Every breath he took sent a wave of pressure up his spine. He felt like he might explode at any moment.
Yet... something was changing.
Despite the storm inside him, his body wasn’t breaking—it was adapting.
He looked down at his arm. It felt heavier—but not in a bad way. His muscles had subtly tightened, defined. When he clenched his fist, the sound of air compressing followed.
He blinked.
Then, out of instinct, he walked to the training dummy in his own training room.
One strike. Just to test.
Edwin exhaled, raised his right arm, and launched a simple punch.
BOOM!
The wooden dummy shattered on impact, pieces of it flying across the room. The entire frame collapsed with a loud crack, leaving only splinters behind.
He stared at the wreckage, wide-eyed.
"That... was a normal punch."
He looked at his hand again, then his reflection in the mirror beside the weapon rack.
His eyes glowed faintly with a soft golden hue.
The rune didn’t just give me power... it awakened something inside me.
But as the power surged, so did the pressure.

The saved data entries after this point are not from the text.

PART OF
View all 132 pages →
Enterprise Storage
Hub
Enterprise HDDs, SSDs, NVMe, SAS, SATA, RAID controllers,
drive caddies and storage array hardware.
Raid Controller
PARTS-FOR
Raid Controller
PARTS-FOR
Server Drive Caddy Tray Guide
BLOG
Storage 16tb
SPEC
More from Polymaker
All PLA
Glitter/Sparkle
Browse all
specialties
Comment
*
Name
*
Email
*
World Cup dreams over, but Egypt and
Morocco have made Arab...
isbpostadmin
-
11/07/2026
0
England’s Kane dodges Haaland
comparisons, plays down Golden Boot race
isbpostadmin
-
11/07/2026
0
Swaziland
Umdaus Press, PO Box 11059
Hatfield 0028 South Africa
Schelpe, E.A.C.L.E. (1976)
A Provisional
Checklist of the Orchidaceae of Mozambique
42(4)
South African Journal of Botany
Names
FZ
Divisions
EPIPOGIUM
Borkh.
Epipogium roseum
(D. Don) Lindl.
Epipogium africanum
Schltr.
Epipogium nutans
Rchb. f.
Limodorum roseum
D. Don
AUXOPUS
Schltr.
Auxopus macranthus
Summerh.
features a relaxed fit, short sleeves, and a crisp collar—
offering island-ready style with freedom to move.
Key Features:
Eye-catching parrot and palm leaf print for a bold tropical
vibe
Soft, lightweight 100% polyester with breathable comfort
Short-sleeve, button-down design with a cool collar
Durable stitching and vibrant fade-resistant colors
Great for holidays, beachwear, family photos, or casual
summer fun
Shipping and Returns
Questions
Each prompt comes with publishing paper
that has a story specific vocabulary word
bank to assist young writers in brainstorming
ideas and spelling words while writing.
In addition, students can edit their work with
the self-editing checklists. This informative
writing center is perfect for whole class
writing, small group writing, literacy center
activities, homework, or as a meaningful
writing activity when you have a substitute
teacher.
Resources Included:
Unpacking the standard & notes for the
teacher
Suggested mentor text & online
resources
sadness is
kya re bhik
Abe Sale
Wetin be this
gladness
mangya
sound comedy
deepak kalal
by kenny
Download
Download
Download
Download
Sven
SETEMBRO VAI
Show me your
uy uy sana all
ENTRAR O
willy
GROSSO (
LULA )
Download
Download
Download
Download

The longer he stayed still, the more it felt like mana was leaking through every pore.
He took a deep breath and sat cross-legged in the center of the room.
"I have to stabilize this... or I’ll burn from the inside out."
He formed a basic mana circulation stance, channeling the energy through his body the way Mr.Orwen had once taught.
Except now, the flow was no longer a stream—it was a raging river.
His entire core was evolving. His mana reserves were expanding, but it felt like walking a tightrope over a pit of fire.
One wrong step, and he’d collapse.
But one right step...
He grinned slightly, despite the pressure.
The Spirit Rune hadn’t just increased his strength.
It also strengthens the body.
At Cecelia’s home junction!
Right after Kael and Cecilia parted ways at the junction, Kael didn’t return to his dorm.
His destination this time was the southern hunting grounds, where mana beasts roamed freely once darkness fell.
That night, he faced a claw tail wolf—a low-rank beast with bladed limbs and unnatural speed.
It lunged for him from the shadows, but Kael’s blade met it mid-leap, slicing through muscle and bone.
He took a slash across his shoulder in return, but the beast fell.
He didn’t stop to rest. He stitched the wound with a makeshift herb wrap and moved on.
When dawn came, he sold the beast and Kael returned to the academy and attended training like nothing had happened.
And then he did it again the next night.
And the next.
And the one after that.
By the end of the week, Kael had hunted down nineteen low-rank beasts, most of them quick, vicious predators that struck from cover.
But what earned him real attention—though no one at the academy yet knew—was the two feral-rank beasts he’d managed to bring down on the fourth and sixth nights.
The first was a stoneback boar, coated in hardened plates that could shatter swords.
Kael had to bait it into charging off a cliffside and stab it in the throat while hanging from a tree root.
The second was worse—a firetooth leopard with mana-infused fangs and a near-invisible presence in the dark. The battle left Kael half-conscious and with burn marks along his ribs.
But he won.
And he sold their cores.
21,000 gold coins. In one week.
Enough to cover three months’ worth of gear upgrades, elixirs, and materials.
But there was no rest.
While other students trained during the day and slept at night, Kael ran on and on.
He took only three hours of sleep every night.
Blisters formed beneath his gloves. His muscles ached. Sometimes, during class, his vision blurred for a moment before he blinked it away.
But he kept moving.
Quietly.
Relentlessly.
He didn’t brag. He didn’t boast. In fact, no one knew his ultimate motive.